§ Task directions:
Look below for the line containing "um parque ecológico, ou" and the line containing "transfrontalière correspond", then set down both and every line between them exactly, without pictures.

§ Raw data:
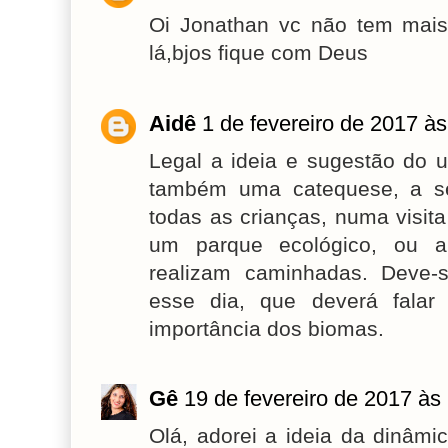
Oi Jonathan vc não tem mai
lá,bjos fique com Deus
Aidê
1 de fevereiro de 2017 às
Legal a ideia e sugestão do 
também uma catequese, a se
todas as crianças, numa visit
um parque ecológico, ou 
realizam caminhadas. Deve-
esse dia, que deverá falar
importância dos biomas.
Gê
19 de fevereiro de 2017 às
Olá, adorei a ideia da dinâm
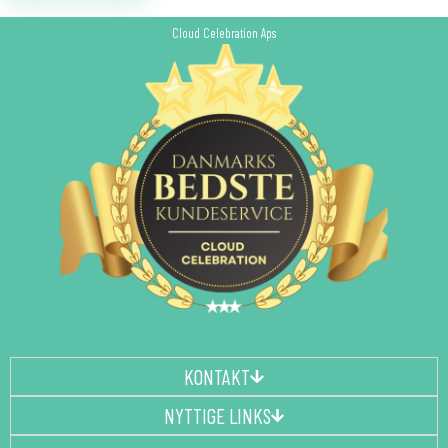
Cloud Celebration Aps
KONTAKT
NYTTIGE LINKS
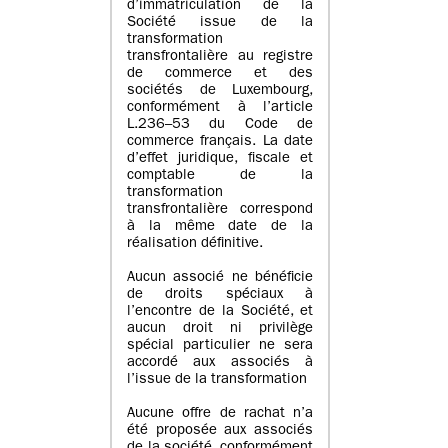
d’immatriculation de la
Société issue de la
transformation
transfrontalière au registre
de commerce et des
sociétés de Luxembourg,
conformément à l’article
L.236–53 du Code de
commerce français. La date
d’effet juridique, fiscale et
comptable de la
transformation
transfrontalière correspond
à la même date de la
réalisation définitive.
Aucun associé ne bénéficie
de droits spéciaux à
l’encontre de la Société, et
aucun droit ni privilège
spécial particulier ne sera
accordé aux associés à
l’issue de la transformation
Aucune offre de rachat n’a
été proposée aux associés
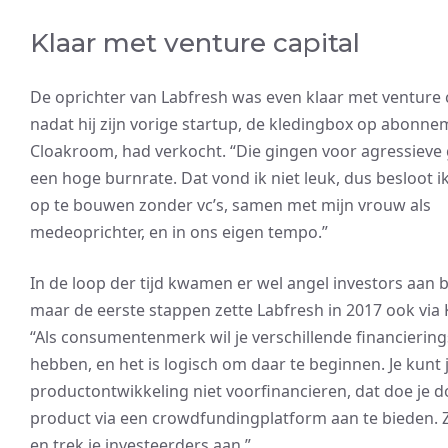
Klaar met venture capital
De oprichter van Labfresh was even klaar met venture 
nadat hij zijn vorige startup, de kledingbox op abonn
Cloakroom, had verkocht. “Die gingen voor agressieve
een hoge burnrate. Dat vond ik niet leuk, dus besloot i
op te bouwen zonder vc’s, samen met mijn vrouw als
medeoprichter, en in ons eigen tempo.”
In de loop der tijd kwamen er wel angel investors aan 
maar de eerste stappen zette Labfresh in 2017 ook via K
“Als consumentenmerk wil je verschillende financieri
hebben, en het is logisch om daar te beginnen. Je kunt 
productontwikkeling niet voorfinancieren, dat doe je d
product via een crowdfundingplatform aan te bieden. Z
en trek je investeerders aan.”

§ Finished task:
um parque ecológico, ou 
realizam caminhadas. Deve-
esse dia, que deverá falar
importância dos biomas.
Gê
19 de fevereiro de 2017 às
Olá, adorei a ideia da dinâm
Cloud Celebration Aps
KONTAKT
NYTTIGE LINKS
d’immatriculation de la
Société issue de la
transformation
transfrontalière au registre
de commerce et des
sociétés de Luxembourg,
conformément à l’article
L.236–53 du Code de
commerce français. La date
d’effet juridique, fiscale et
comptable de la
transformation
transfrontalière correspond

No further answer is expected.